Chapter 4: Professional Places discusses institutions that characters might need to visit in order to advance in their vocations, or to which others might need to go for information or various services. Specific places of this sort described in this chapter include Guildhouses, Hospitals, Mages’ Lodges, and Training Halls.
Chapter 5: Tradesman Places examines places occupied by various sorts of specialized individuals that player characters might periodically need to visit. Specific places described in it include Apothecary Shops, Breweries, Lumber Camps, Mills, Slave Pens, and Tanneries.
Chapter 6: Mercantile Places deals with wealth in its various forms and the locales where characters go to liquidate, spend, and safeguard the loot they acquire in the course of their adventures. They are, naturally, among some of the most visited places in many campaign settings. Places of this sort described in this chapter include Banks, Brokerages, General Stores, Marketplaces, Pawn Shops, Trading Posts, and Warehouses.
Chapter 7: Service Places covers locales that characters visit to fulfill their needs for things like food, drink, sleep, and personal hygiene and include some of the most quintessential places associated with fantasy role-playing games. Such places described in this book include Inns, Taverns, Barbershops, Bathhouses, Hostels, Kitchens, Livery Stables, Restaurants, and Rooming Houses.
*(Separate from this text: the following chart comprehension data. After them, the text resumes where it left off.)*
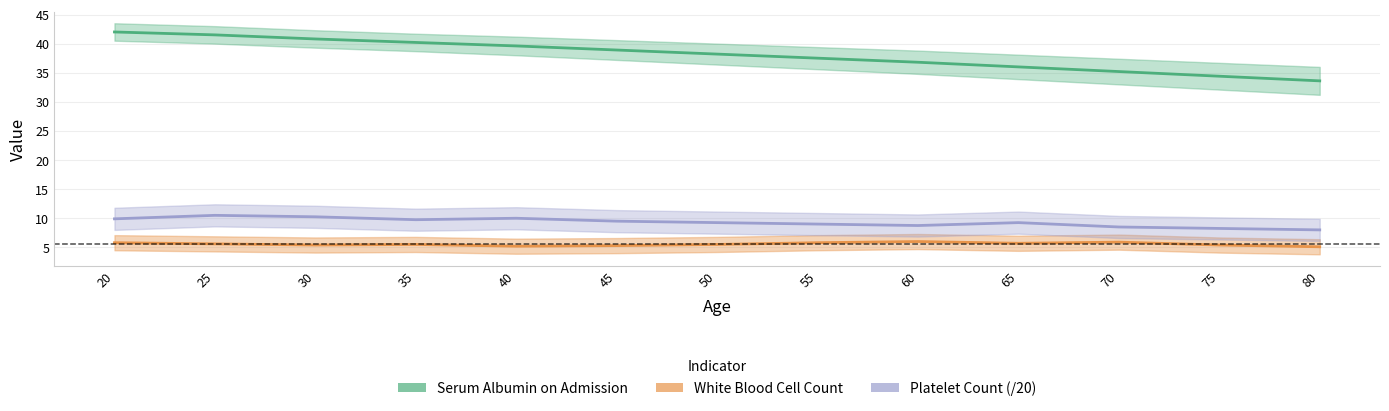

Count the number of categories in the chart.

13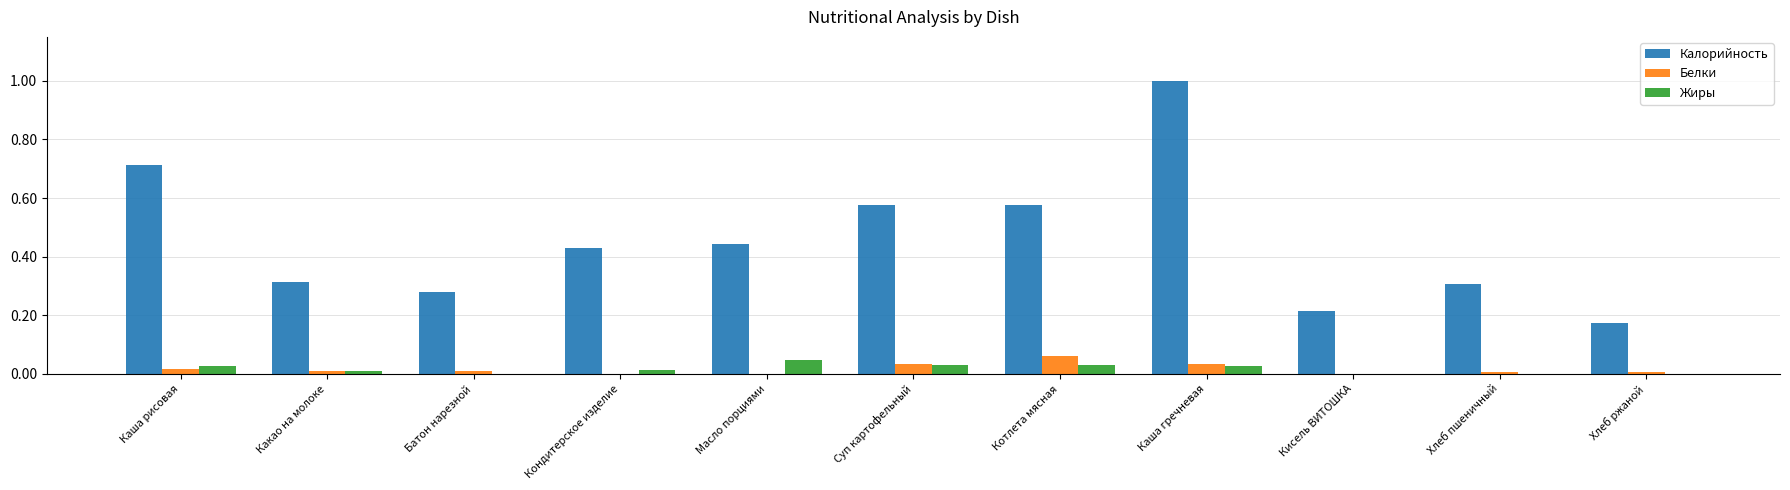

Which category has the highest value in the Жиры series?

Масло порциями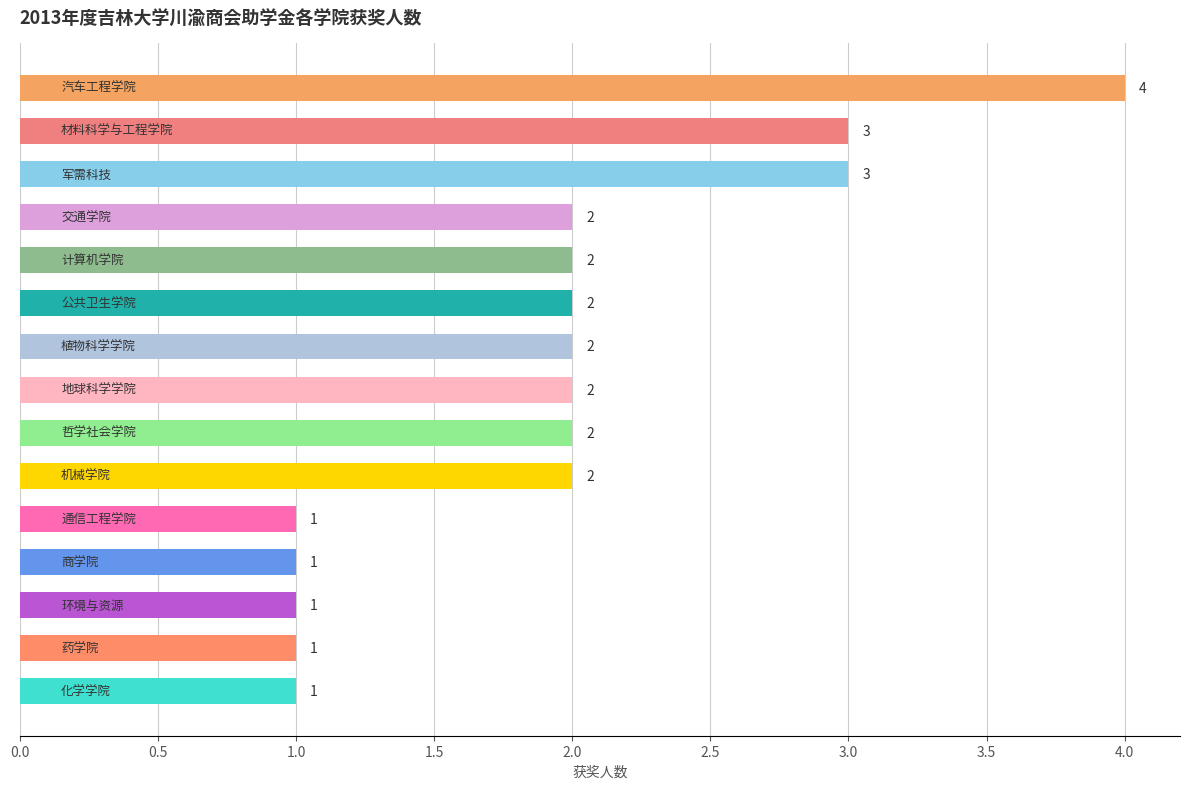

What is the sum of all values?

29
Chapter 8: Scholarly Places looks at places characters go to ask questions of their knowledgeable inhabitants or purchase goods and services from them. Places of this sort described here include Academies and Colleges, Alchemists, Fortune Tellers, Libraries, Scriptoriums, Scrollshops, and Wizards’ Towers.
Chapter 9: Religious Places describes locations characters can visit to fulfill various spiritual needs, meet with the people associated with them, or try to commune with the gods or their agents. Such places described in this book include Cemeteries, Monasteries and Convents, Shrines, and Temples.
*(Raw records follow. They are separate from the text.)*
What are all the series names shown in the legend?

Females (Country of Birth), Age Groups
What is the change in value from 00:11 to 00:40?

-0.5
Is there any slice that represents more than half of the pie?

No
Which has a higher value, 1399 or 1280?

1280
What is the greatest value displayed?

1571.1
Chapter 10: Governmental Places examines sites associated with and controlled by the ruling powers of a community or state. Characters might decide to visit such places for any number of reasons, but might also find themselves summoned or unwillingly taken to some of them. Specific places of this sort described in this book include Audience Chambers, Barracks, Guardhouses, Harbors and Harbormasters’ Offices, Jailhouses, Manors, Municipal Courthouses, Palaces, Prisons, and Workhouses.
Chapter 11: Underworld Places describes those venues associated with criminals and the seamy underside of society. Places of this sort that adventurers might visit for business or pleasure include Brothels, Gambling Dens, Pit-Fighting Rings, and Thieves’ Guilds.
Overall, the intent of this book is to provide Game Masters with concrete information about how to create communities and places within them for use in their own fantasy roleplaying campaigns and to inspire them to develop places that are believable, colorful, and exciting for their players’ characters to visit.
City Builder has also been written so as to be fully compatible with the various existing Skirmisher Publishing LLC OGL print and electronic publications, including Experts v.3.5, Warriors, and Tests of Skill v.3.5.